## What is required
Each entry should be returned exactly as written, with no pictures carried over.

## Provided material

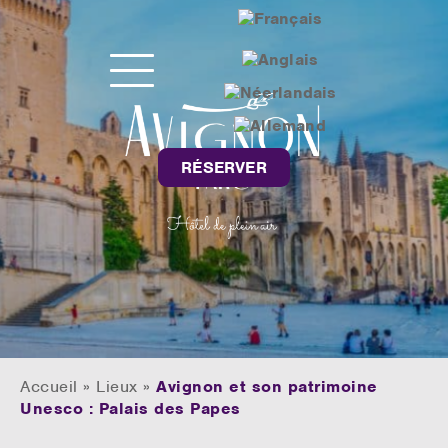
RÉSERVER
Accueil
»
Lieux
»
Avignon et son patrimoine
Unesco : Palais des Papes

## Response for this exercise
RÉSERVER
Accueil
»
Lieux
»
Avignon et son patrimoine
Unesco : Palais des Papes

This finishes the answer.